Selection of non-steroidal anti-inflammatory drug and treatment regimen for sulfur mustard-induced cutaneous lesions

Cutaneous and Ocular Toxicology

Buccellato

Reid

et al. 2015

The inflammatory process plays an important role in sulfur mustard (HD) injury and HD pathogenesis, suggesting that anti-inflammatory treatments applied as soon as possible following HD injury may reduce tissue damage and accelerate healing. This study used the HD dermal weanling swine model to investigate the efficacy of two non-steroidal anti-inflammatory drugs, capsaicin and diclofenac, when applied in combination with the steroid, clobetasol. The therapeutic regimen was also investigated with respect to initiation of treatment post-exposure, frequency and duration. Yorkshire-cross pigs were randomly assigned to experimental groups, corresponding to all combinations of treatment (capsaicin with clobetasol or diclofenac with clobetasol), onset time (1, 2 or 4 h post-exposure), treatment duration (1, 3 or 5 days) and frequency of applications (2, 3 or 4 per day). For each animal, two sites on the ventral abdomen were exposed to 400 μL of neat HD for 8 min to achieve superficial dermal (SD) lesions and two sites were exposed to 400 μL neat HD for 30 min to achieve deep dermal (DD) lesions. Each treatment regimen was tested against a SD and a DD injury. Untreated SD and DD lesion sites served as within-animal controls. Assessments, up to one week post-challenge, included digital photographs, clinical assessments (lesion size measurements and modified Draize scoring), transepidermal water loss (TEWL), reflectance colorimetry and histopathologic evaluations that included an estimate for depth of injury and wound healing parameters. Diclofenac plus clobetasol treatment resulted in significant reductions in lesion contracture and modified Draize scores, increased barrier function (decreased TEWL), and increased healing as determined by histopathology for both SD and DD injury when compared with untreated sites and sites treated with capsaicin plus clobetasol. An increased duration of treatment from 1 to 5 days was most commonly associated with decreased clinical assessment and histopathological severity scores. Therefore, a combination of diclofenac and clobetasol application, when administered for at least five days, shows promise in ameliorating HD-induced lesions.

Toxicogenomic analysis of chlorine vapor-induced porcine skin injury

Price

Rogers

Cutaneous and Ocular Toxicology

et al. 2012

Chlorine is an industrial chemical that can cause cutaneous burns. Understanding the molecular mechanisms of tissue damage and wound healing is important for the selection and development of an effective post-exposure treatment. This study investigated the effect of cutaneous chlorine vapor exposure using a weanling swine burn model and microarray analysis. Ventral abdominal sites were exposed to a mean calculated chlorine vapor concentration of 2.9 g/L for 30 min. Skin samples were harvested at 1.5 h, 3 h, 6 h, and 24 h post-exposure and stored in RNAlater(®) until processing. Total RNA was isolated, processed, and hybridized to Affymetrix GeneChip(®) Porcine Genome Arrays. Differences in gene expression were observed with respect to sampling time.
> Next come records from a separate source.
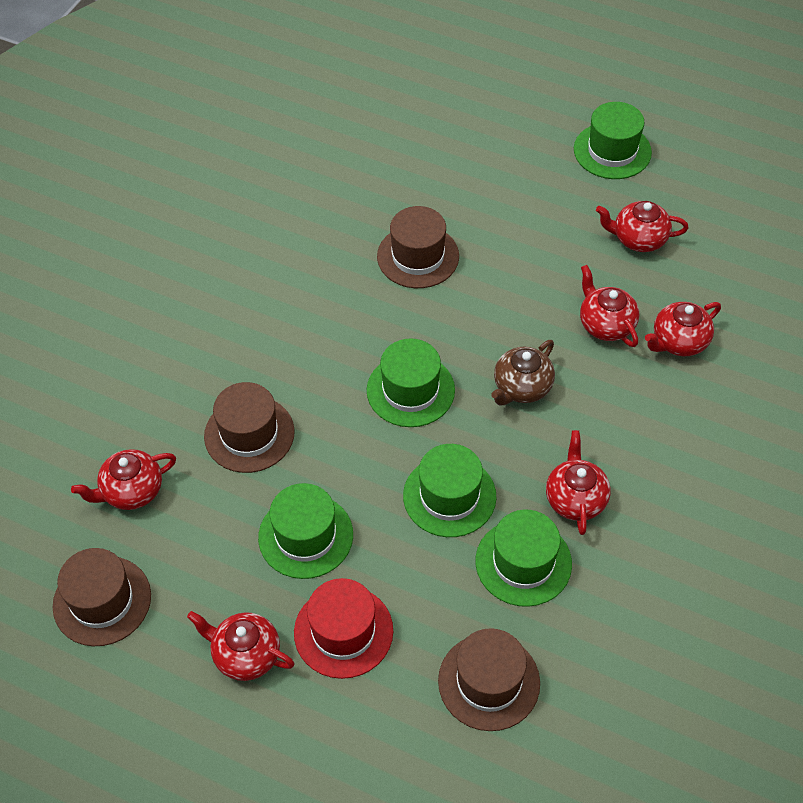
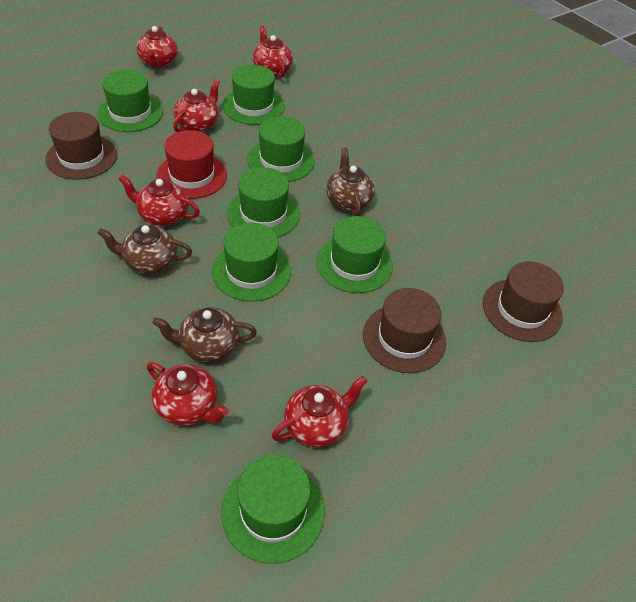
brown hat: [53,548,151,646] [204,382,295,473] [377,206,459,288] [438,628,540,731] = 4 -> [45,112,117,180] [363,288,446,373] [483,261,564,342] = 3
brown teapot: [491,340,555,406] = 1 -> [97,225,192,275] [152,307,257,363] [326,147,375,216] = 3
green hat: [258,483,353,579] [367,338,455,427] [403,444,497,537] [476,510,572,607] [574,102,652,179] = 5 -> [97,70,163,132] [212,223,291,302] [221,455,324,564] [222,65,285,125] [227,167,300,238] [248,116,315,182] [316,216,393,293] = 7

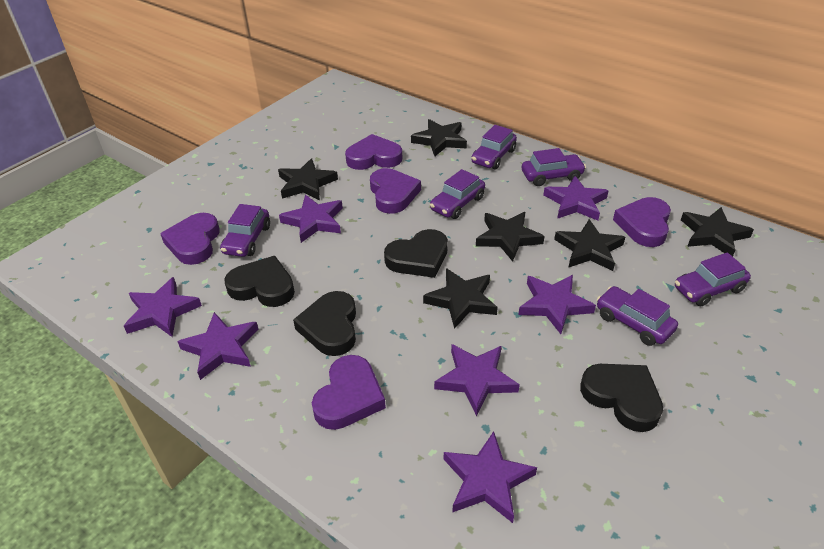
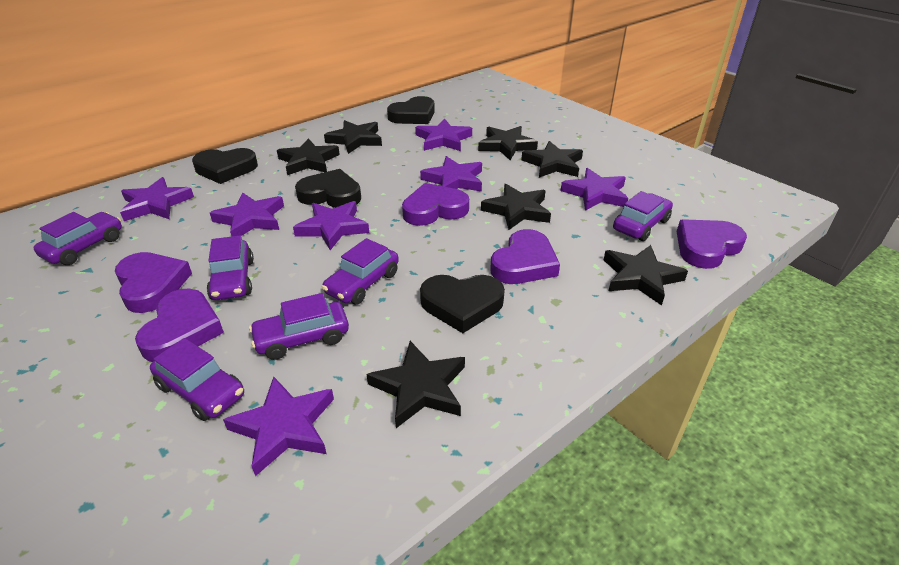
black star: [278,158,338,200] [411,119,467,156] [423,268,498,329] [476,212,544,262] [554,219,625,271] [681,207,754,257] = 6 -> [277,138,340,175] [324,120,382,154] [366,341,465,428] [478,126,538,160] [481,184,551,230] [521,141,583,178] [604,245,688,306] = 7

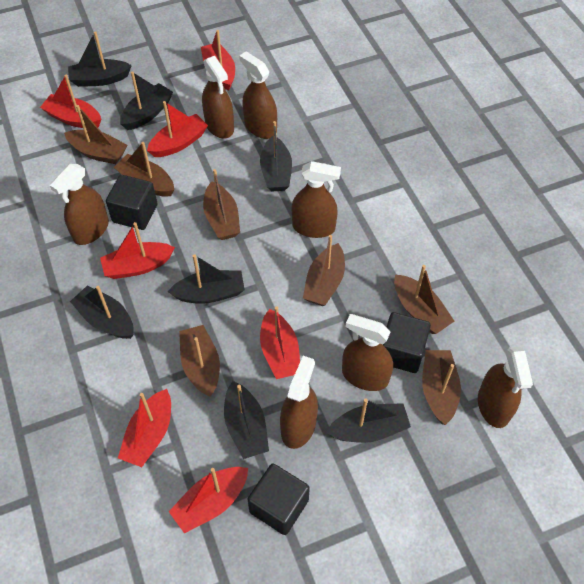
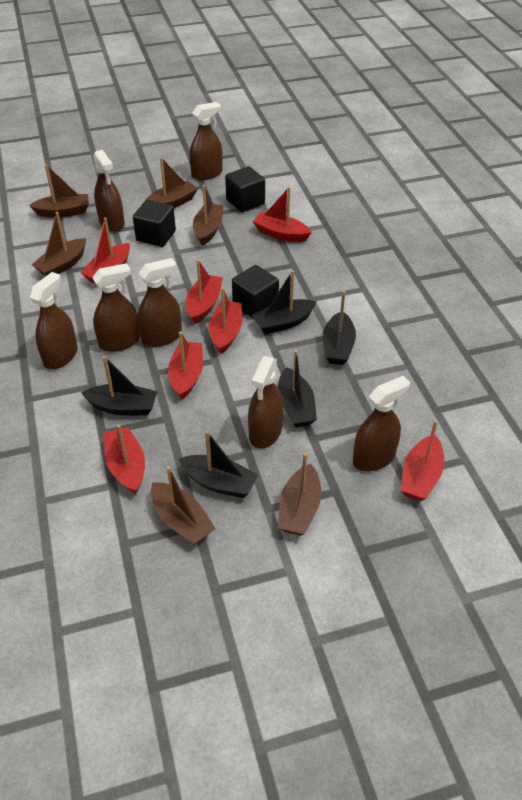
black boat: [68,31,132,87] [70,286,133,339] [120,71,173,130] [168,254,245,304] [224,381,269,459] [260,121,292,192] [326,398,411,443] = 7 -> [81,356,158,415] [179,431,258,498] [252,270,317,334] [278,350,317,428] [323,291,356,365] = 5
brown boat: [64,105,127,164] [114,142,174,197] [179,325,220,397] [203,169,240,240] [303,235,345,306] [394,265,455,334] [422,350,461,425] = 7 -> [29,164,89,218] [32,212,86,276] [145,157,198,208] [151,466,216,545] [193,185,223,246] [278,452,321,536] = 6

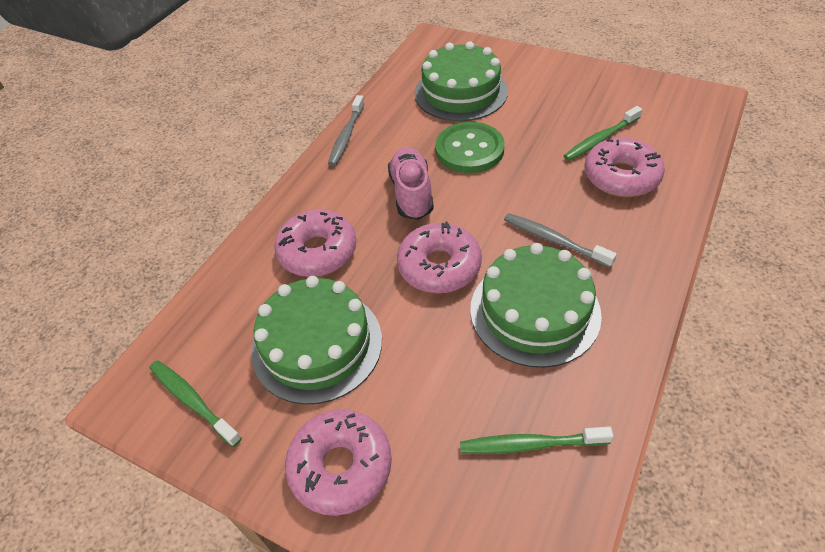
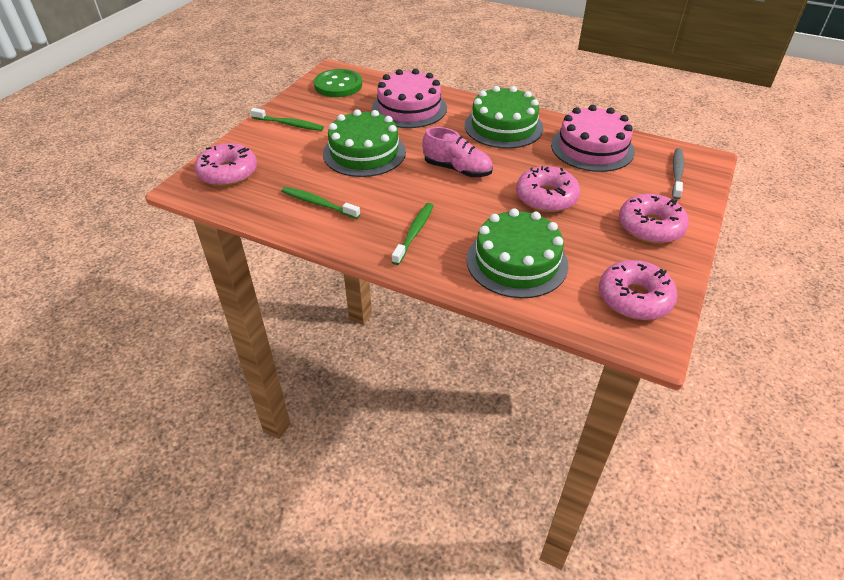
grey toothbrush: [328,95,365,166] [504,213,617,268] = 2 -> [672,148,684,199] = 1
pink cake: none = 0 -> [372,69,447,128] [551,105,635,172] = 2

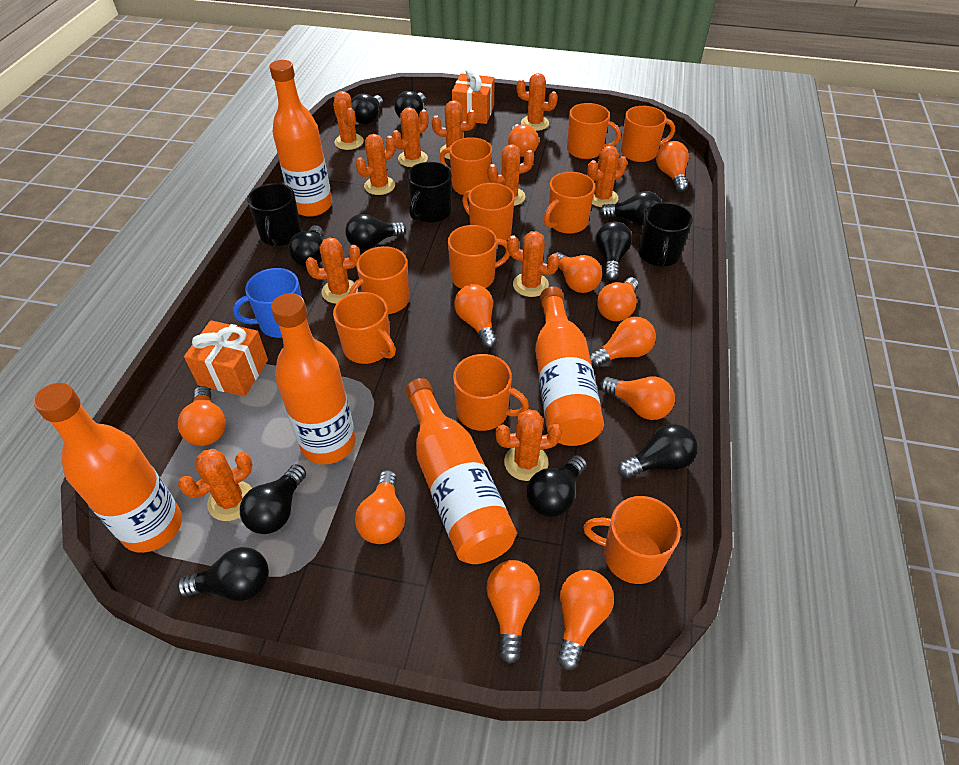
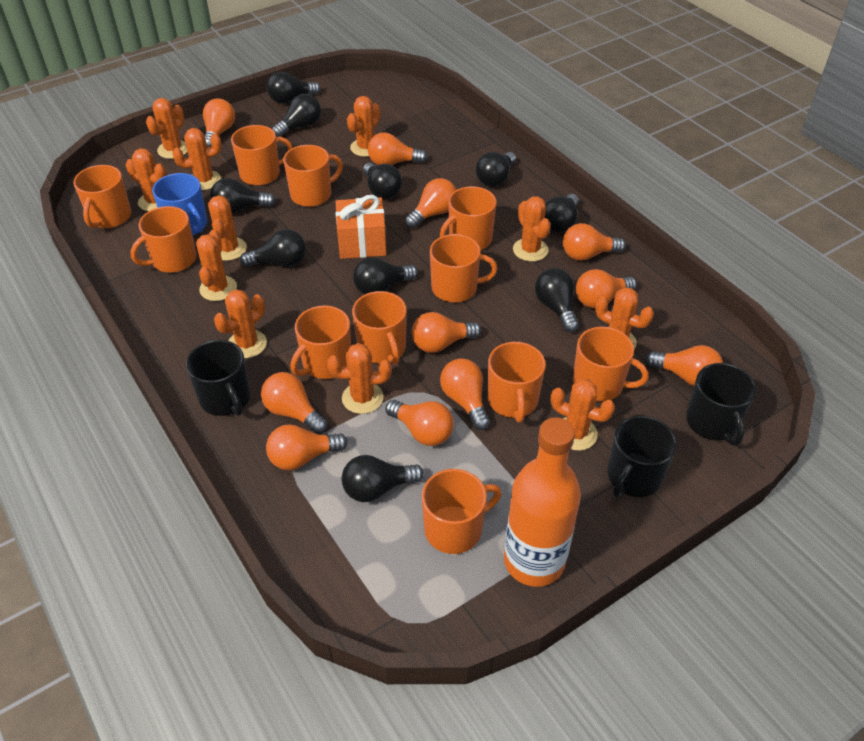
orange bottle: [34,383,182,553] [270,60,332,217] [271,293,356,464] [405,378,517,564] [535,287,604,446] = 5 -> [504,417,581,587] = 1
orange gift: [184,320,268,397] [452,68,495,124] = 2 -> [336,195,387,259] = 1
orange mug: [333,292,396,364] [349,246,409,314] [440,137,492,195] [448,225,510,289] [453,354,529,431] [462,183,515,245] [544,172,595,234] [567,103,621,159] [583,496,681,584] [621,106,675,162] = 10 -> [73,165,131,228] [131,206,197,273] [231,125,293,186] [283,145,343,207] [290,305,351,379] [352,291,407,365] [422,469,502,554] [430,234,498,302] [440,186,497,250] [488,342,546,423] [573,327,649,402] = 11

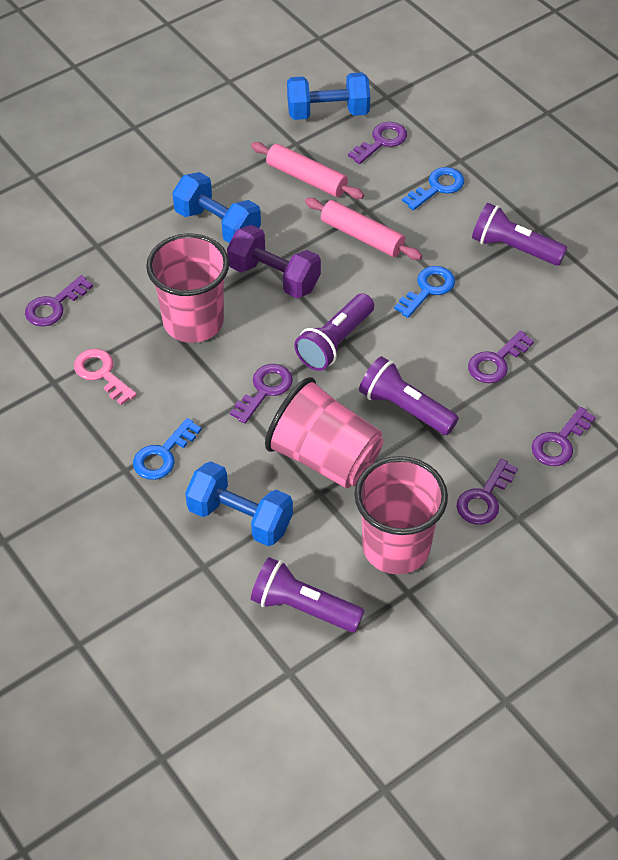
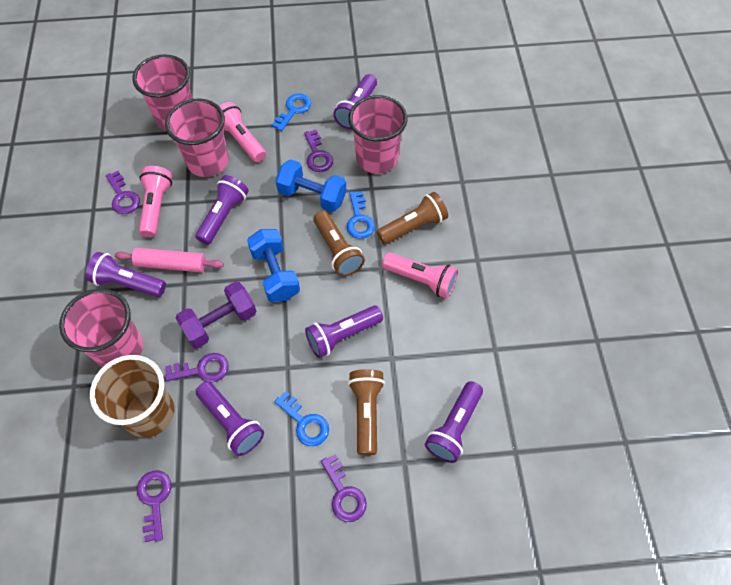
blue dumbbell: [172,172,261,243] [185,461,293,546] [287,72,370,120] = 3 -> [247,229,300,302] [275,160,347,212] = 2
brown cup: none = 0 -> [90,355,175,438] = 1
brown flashlight: none = 0 -> [314,211,365,276] [348,369,385,455] [377,192,448,244] = 3
pink cup: [146,233,229,343] [265,377,383,488] [354,456,448,574] = 3 -> [59,289,143,367] [132,54,193,131] [165,99,229,177] [348,95,407,174] = 4
pink flashlight: none = 0 -> [139,166,172,237] [219,102,266,162] [382,253,458,299] = 3
pink key: [74,349,137,405] = 1 -> none = 0
pink rolling pin: [251,142,364,199] [305,198,422,260] = 2 -> [115,248,224,272] = 1
purple flashlight: [251,557,365,632] [294,294,374,371] [359,356,459,435] [472,203,567,266] = 4 -> [86,252,166,297] [195,175,249,245] [196,381,264,456] [305,306,383,358] [333,74,377,129] [425,381,483,463] = 6
purple key: [25,275,93,327] [230,364,293,424] [348,122,407,164] [456,459,518,525] [468,331,534,383] [532,407,596,466] = 6 -> [106,171,140,214] [137,470,172,542] [165,353,229,383] [304,130,333,172] [321,454,367,522] = 5

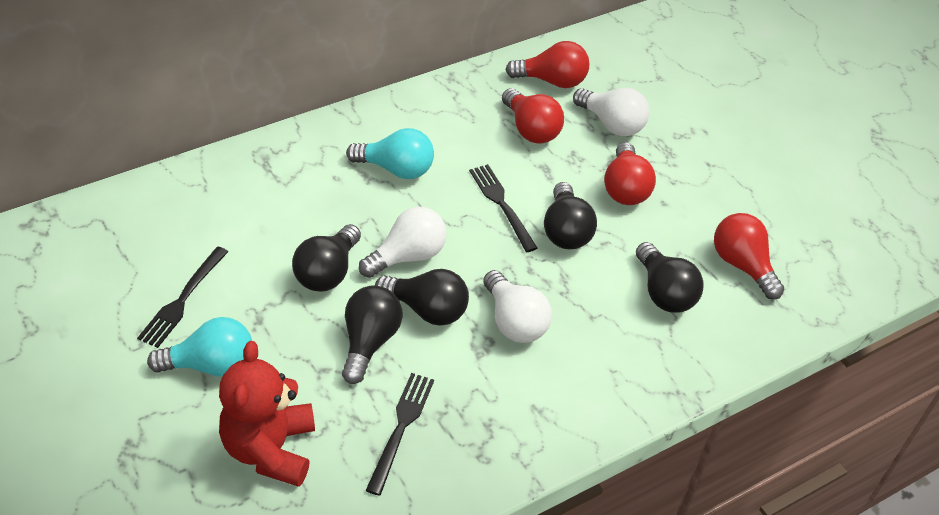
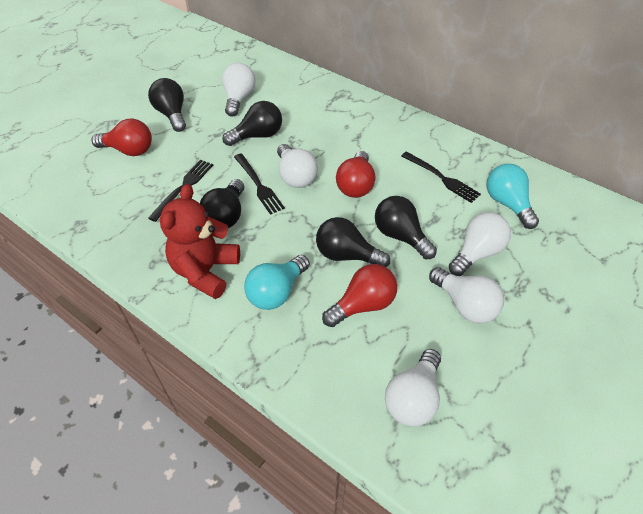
red light bulb: [502,88,564,143] [506,41,589,88] [604,142,656,205] [714,213,784,300] = 4 -> [91,118,152,156] [322,264,397,327] [336,151,375,198] = 3
white light bulb: [359,207,447,278] [483,270,552,343] [573,88,649,136] = 3 -> [222,63,256,116] [277,144,318,188] [385,349,441,426] [429,267,504,323] [449,212,511,276] = 5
Ingenuity Pathways Analysis revealed seven common biological functions among the top ten functions of each time point, while canonical pathway analysis revealed 3 genes (IL-6, IL1A, and IL1B) were commonly shared among three significantly altered signaling pathways. The transcripts encoding all three genes were identified as common potential therapeutic targets for Phase II/III clinical trial, or FDA-approved drugs. The present study shows transcriptional profiling of cutaneous wounds induced by chlorine exposure identified potential targets for developing therapeutics against chlorine-induced skin injury.